Aux yeux des dirigeants israéliens, quelle que soit leur tendance politique, la frontière passe désormais entre «le monde civilisé» et «les barbares». Parmi les cibles que ce combat devrait atteindre, l'état hébreu voudrait y inclure Yasser Arafat, comparé il y a quelques semaines encore à Oussama Ben Laden par M. Sharon. Ainsi l'ancien premier ministre Benjamin Netanyahou propose-t-il ni plus ni moins «d'écraser les organisations terroristes et les Etats terroristes qui les soutiennent comme l'Irak, l'Iran, l'Afghanistan et l'Autorité palestinienne».

Yasser Arafat en posture délicate

La presse ne manque pas non plus de souligner que ces méga-attentats placent le leader palestinien dans une posture délicate, d'autant que les manifestations de liesse qui ont salué les attentats anti-américains -même si elles ne représentent pas l'opinion dominante chez les Palestiniens - ont pu choquer. C'est pourquoi Yasser Arafat, qui avait prestement condamné les violences, a voulu rectifier le tir en lançant -un peu tardivement sans doute- une opération de relations publiques, en donnant son sang aux victimes américaines et en faisant organiser une veillée de soutien devant le consulat américain à Jérusalem-Est.

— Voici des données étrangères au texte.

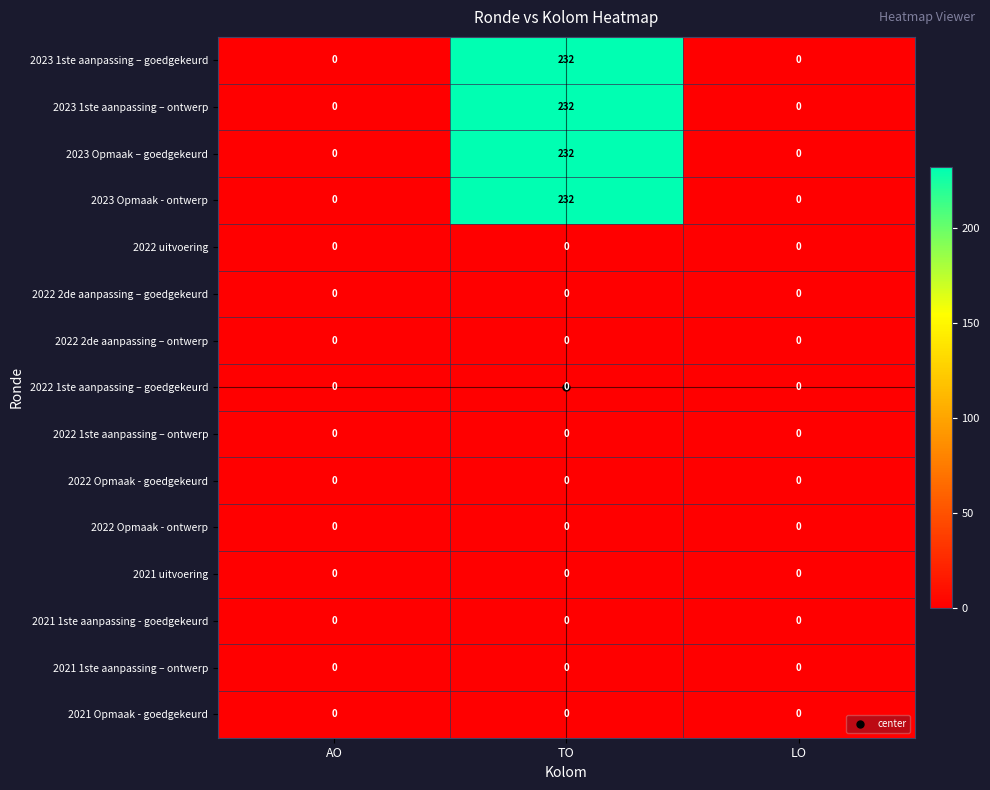

How many 2023 Opmaak – goedgekeurd values are between 0 and 232?

3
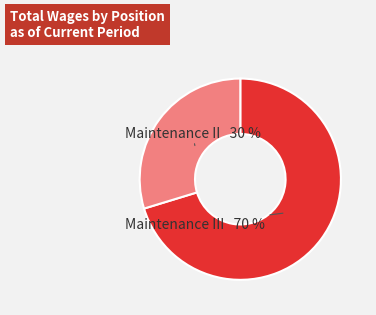

To the nearest percent, what portion does Maintenance III represent?

70%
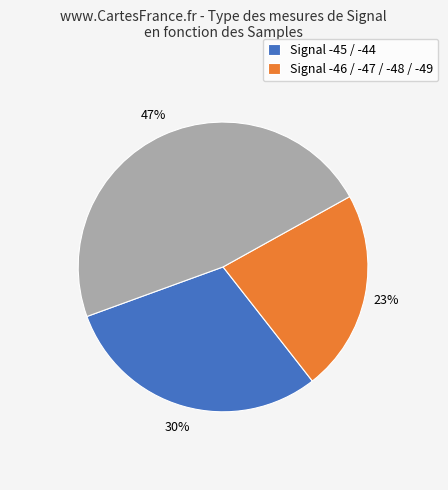

Does any single category account for the majority?

No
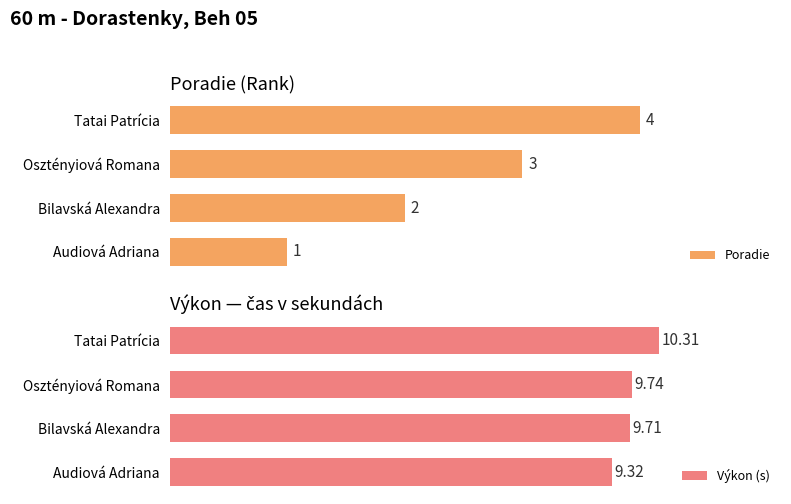

Are the bars horizontal?

Yes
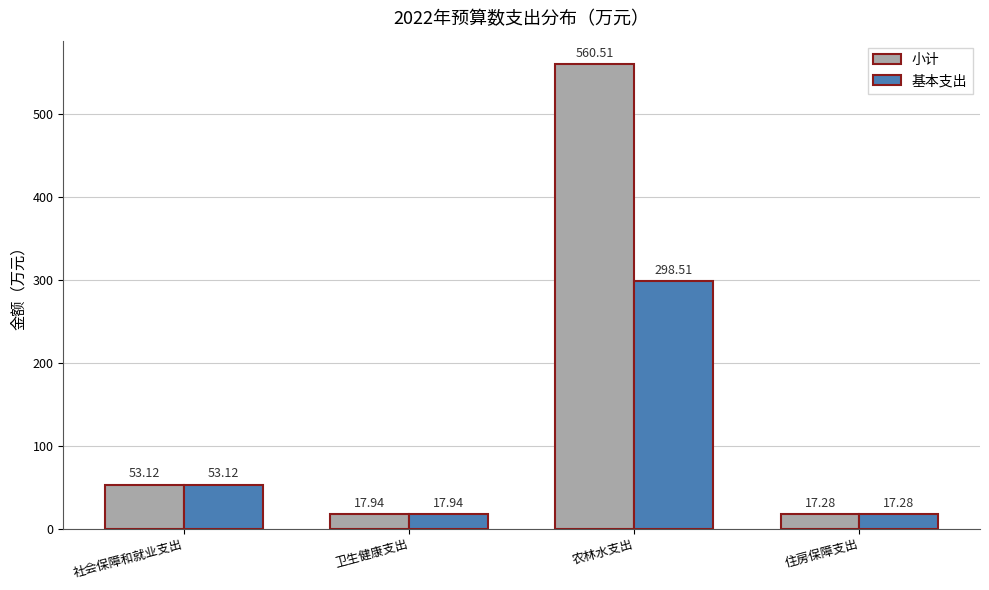

What are all the series names shown in the legend?

小计, 基本支出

«Les Palestiniens ne peuvent pas dire qu'ils soutiennent les attaques-suicide contre Israël, et qu'ils regrettent ceux qui visent des citoyens américains chez eux», insiste Zeev Schiff, l'éditorialiste du quotidien Haaretz. Ce dernier omet d'ajouter une différence de taille : les «barbares» à Washington et New York agissent aveuglément sans assortir leur geste fou de la moindre revendication, territoriale par exemple, alors que les organisations palestiniennes auteurs d'attentats contre Israël -aussi condamnables soient-ils- ont des revendications politiques, liées à la fin de l'occupation en Cisjordanie et dans la bande de Gaza. Mais l'opinion fait-elle la différence, face à un tel déferlement de violence, surtout en l'absence criante de stratégie de communication de la part de la direction palestinienne ?

En cas de nouvel attentat islamiste anti-israélien, la riposte contre l'Autorité palestinienne pourrait être terrible. Ariel Sharon, qui menace depuis des mois celle-ci d'anéantissement, pourrait être tenté d'écouter les plus radicaux autour de lui, ceux qui lui conseillent de jouer sur le dégoût suscité par les milliers de morts aux Etats-Unis pour passer à l'action contre les activistes palestiniens et leurs leaders.